I strongly support this much-needed Bill. Over recent years, I have been very concerned to hear of numerous restrictions on freedom of speech in academic settings. A doctorate student told me:
“There really is no point me trying for an academic career with my political and religious views.”
A career councillor gives the advice to Christian students—students holding what many in this country would consider to be traditional faith-based views held over hundreds of years—that
“If you’re seeking a career in academia, expunge all mention of your faith or Church membership from your CV or social media to avoid difficulties which these could cause in your job chances.”
A student told me that he was stressed and worried for a long period about whether he would be disciplined in some way and that it might affect his degree, because his university authorities were investigating a private conversation that he had had with friends in a university bar or common room, which had simply been overheard by someone else and reported. The conversation was not in breach of any regulation, and there was clearly no harassment, no abuse and no threat of violence.
Universities, of all places, should be environments of genuine diversity and of open debate, free exchange and the exploration of ideas—however unpopular or unfashionable—without fear, yet there clearly is real fear today among certain academics about expressing certain views, often deeply held ones. Two years ago, a group of parliamentarians, including me, conducted a cross-party inquiry examining areas of life in the UK today that make it challenging for a Christian to live in accordance with their beliefs, and one such area we looked at was academia. One witness working in academia told us that, in preparation for giving evidence to us, he conducted a short survey. He contacted 69 Christian academics whom he knew in institutions across the country and asked them: “Do you feel your academic career would be adversely affected if you were to be public or more public about your faith?” Virtually half of those asked—34—replied yes, and not one of them on being asked was willing to be identified to our committee for fear of the potential negative impact on their career.
If I may, I will cite one more of the many concerning examples evidencing why this Bill is necessary, and it is one that involved me. I was invited by Oxford Students for Life to talk about my parliamentary campaign to outlaw sex-selective abortion. As I started to speak to a gathering of about 100 students, an attempt was made to no-platform me. A uniformed official arrived in the room and requested that the whole meeting be stopped, apparently as the event, including my views, would cause offence to students sitting in a common room on the far side of the quad opposite. They could see but could not hear me. There were many rich ironies to the situation. I was effectively being discriminated against for speaking against discrimination, for which across the world many more girls are aborted than boys, and I was being prevented from simply relating to my work that is already available in the public domain. Most of it is in Hansard. Eventually, the organisers of the meeting, the officials and the objectors reached a compromise: I could continue speaking if all the curtains in the room were closed.

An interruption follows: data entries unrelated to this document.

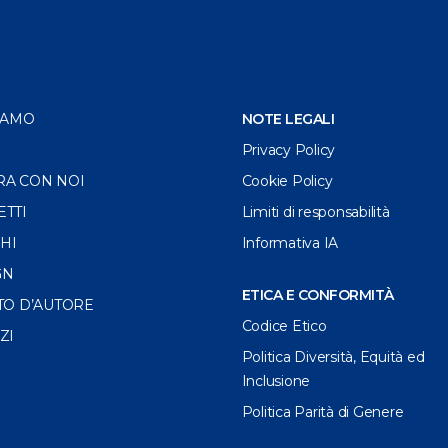
IAMO
NOTE LEGALI
Privacy Policy
RA CON NOI
Cookie Policy
ETTI
Limiti di responsabilità
HI
Informativa IA
GN
ETICA E CONFORMITÀ
TO D’AUTORE
Codice Etico
ZI
Politica Diversità, Equità ed
Inclusione
Politica Parità di Genere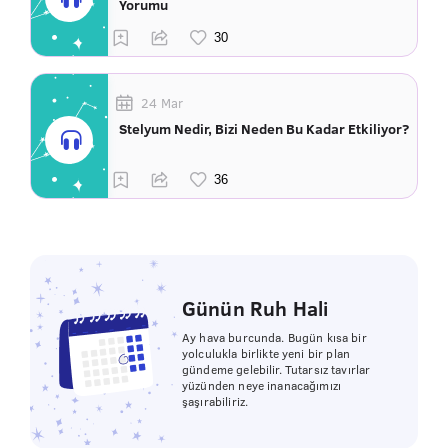
Yorumu
24 Mar
Stelyum Nedir, Bizi Neden Bu Kadar Etkiliyor?
Günün Ruh Hali
Ay hava burcunda. Bugün kısa bir
yolculukla birlikte yeni bir plan
gündeme gelebilir. Tutarsız tavırlar
yüzünden neye inanacağımızı
şaşırabiliriz.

That was a completely unacceptable incident. It subsequently resulted in an apology from the authorities, but it was one of the reasons why I was prompted to join fellow members of the Joint Committee on Human Rights in holding our 2018 inquiry on freedom of speech in universities. The inquiry concluded that, in universities:
“A number of factors are limiting free speech”
It revealed a plethora of such incidents—plenty of evidence that Opposition Members may like to look at—while many more are clearly never reported. One university tutor told us that he had had no idea of the extent of the issue until he started looking into it in response to our inquiry. We heard of challenges such as student groups finding difficulty in getting space at freshers’ fairs, in booking rooms for speakers, in getting approvals for speakers or simply in registering as a university society at all. I had hoped that adequate change would follow our report’s recommendations, perhaps through well enforced guidelines or codes of practice, but not so, hence the need for legislative change and this welcome Bill.

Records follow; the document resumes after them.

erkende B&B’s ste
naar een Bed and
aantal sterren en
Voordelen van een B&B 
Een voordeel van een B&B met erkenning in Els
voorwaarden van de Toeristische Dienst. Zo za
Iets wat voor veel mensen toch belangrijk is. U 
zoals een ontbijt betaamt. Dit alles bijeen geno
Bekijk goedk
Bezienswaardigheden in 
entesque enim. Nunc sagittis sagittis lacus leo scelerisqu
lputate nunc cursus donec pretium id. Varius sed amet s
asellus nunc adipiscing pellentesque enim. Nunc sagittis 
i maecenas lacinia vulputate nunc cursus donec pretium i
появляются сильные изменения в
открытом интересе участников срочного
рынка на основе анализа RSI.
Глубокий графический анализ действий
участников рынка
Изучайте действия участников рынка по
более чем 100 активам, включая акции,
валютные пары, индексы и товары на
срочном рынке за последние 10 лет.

I have three final points. First, on subsections (6) and (9) of proposed new section A1 of the Higher Education and Research Act, I am concerned that the freedom for academic job applicants to express their views should not be limited to freedom in areas
“within their field of expertise.”
In many cases, academics’ expressed views may range more widely, but they should not be affected in their job applications just because of that. I ask the Minister to check with the draftsmen.
Secondly, my role as the Prime Minister’s special envoy for freedom of religion or belief is primarily international facing and, as I and colleagues in the Foreign, Commonwealth and Development Office constantly say, promoting freedom of religion or belief is a key human rights priority for the Government. We aspire to be a global leader in FORB, but I cannot speak credibly in the international community and arena about the discrimination faced by people in other countries on account of their beliefs—whether they cannot get a job, an education or otherwise; of course, much persecution is far worse—if we do not scrupulously apply the principles of article 18 of the universal declaration of human rights in this country. I hope that Hansard will put that here in full. That point is frequently made to me in connection with these issues.
Finally, let us be in no doubt that the challenges to freedom of speech and the very real chilling effect that accompanies them are not limited to university settings but extend far more widely. There is more to be done to protect freedom of speech in this country effectively, but the Bill is a good start.